Damit ist die vom ADÜ Nord zuletzt ins Leben gerufene Briefaktion, mit der unser Berufsstand zuständige Abgeordnete der oppositionellen Fraktionen der Grünen und der FDP erreicht und zu unseren Berufsstand unterstützenden Positionierungen veranlasst hat, immerhin ein Achtungserfolg. So direkt und konsequent haben sich die Sprachmittler/innen noch nie in ein sie betreffendes Gesetzgebungsvorhaben eingebracht. Immerhin hat die Grünen-Abgeordnete Katja Keul auf unser Tätigwerden hin im Rechtsausschuss noch einen – wenn auch im Ergebnis nicht erfolgreichen – Antrag auf Aufhebung des § 14 JVEG eingebracht.
Richtig ist, dass wir uns aufgrund des massiven Widerstands der Bundesländer und der fehlenden Bereitschaft der Unions- und SPD-Abgeordneten, sich für gute Sprachmittlung in der Rechtspflege einzusetzen, nur begrenzt mit unseren berechtigten Forderungen durchsetzen konnten. Das heutige Zwischenstand ist aber kein Grund zur Resignation. Ganz im Gegenteil. Wir haben auf unserem Weg durchaus Teilerfolge wie die Überzeugung des Bundesjustizministeriums von unserer Position erreicht. Außerdem ist inzwischen klar, dass wir uns sehr konstruktiv in Gesetzgebungsverfahren einbringen und bei wichtigen Akteuren Gehör finden.

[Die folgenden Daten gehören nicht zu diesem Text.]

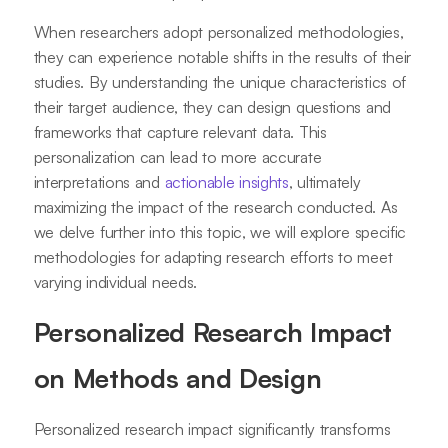
When researchers adopt personalized methodologies,
they can experience notable shifts in the results of their
studies. By understanding the unique characteristics of
their target audience, they can design questions and
frameworks that capture relevant data. This
personalization can lead to more accurate
interpretations and
actionable insights
, ultimately
maximizing the impact of the research conducted. As
we delve further into this topic, we will explore specific
methodologies for adapting research efforts to meet
varying individual needs.
Personalized Research Impact
on Methods and Design
Personalized research impact significantly transforms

Auch wenn die bevorstehende JVEG-Novelle also keine Abschaffung der Rahmenverträge bringen wird, haben wir in der Begleitung des Gesetzgebungsverfahrens Einiges gelernt, was uns zukünftig noch sehr helfen wird. Die wichtigste Erkenntnis betrifft uns selbst und unser politisches Handeln. Wir haben den Beweis erbracht, dass wir konkrete Teilziele erreichen können, wenn wir uns gut vorbereiten und zur rechten Zeit in der passenden Form aktiv werden.

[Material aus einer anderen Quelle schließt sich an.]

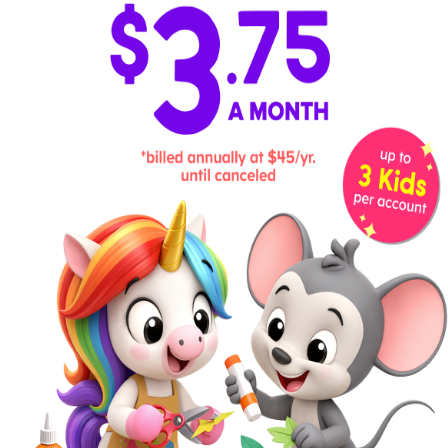
Step 3:
Glue the Pieces Together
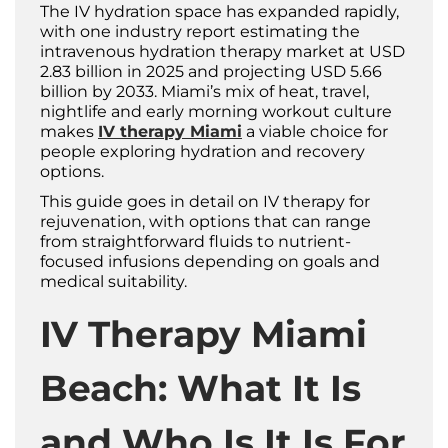
The IV hydration space has expanded rapidly,
with one industry report estimating the
intravenous hydration therapy market at USD
2.83 billion in 2025 and projecting USD 5.66
billion by 2033. Miami’s mix of heat, travel,
nightlife and early morning workout culture
makes
IV therapy Miami
a viable choice for
people exploring hydration and recovery
options.
This guide goes in detail on IV therapy for
rejuvenation, with options that can range
from straightforward fluids to nutrient-
focused infusions depending on goals and
medical suitability.
IV Therapy Miami
Beach: What It Is
and Who Is It Is For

Wir mögen in der Sache heute eine Niederlage erlitten haben, aber wir gehen gestärkt aus dieser Erfahrung hervor. Wir wissen nun noch besser, worauf es wirklich ankommt und wo unsere Stärken und Schwächen liegen. An letzteren werden wir im Sinne einer weiteren Professionalisierung unserer Arbeit zu arbeiten haben. Wir werden uns noch besser strategisch aufstellen und bei nächster Gelegenheit mit neuen Initiativen vorstellig werden. Bund und Länder dürfen also weiter mit uns rechnen.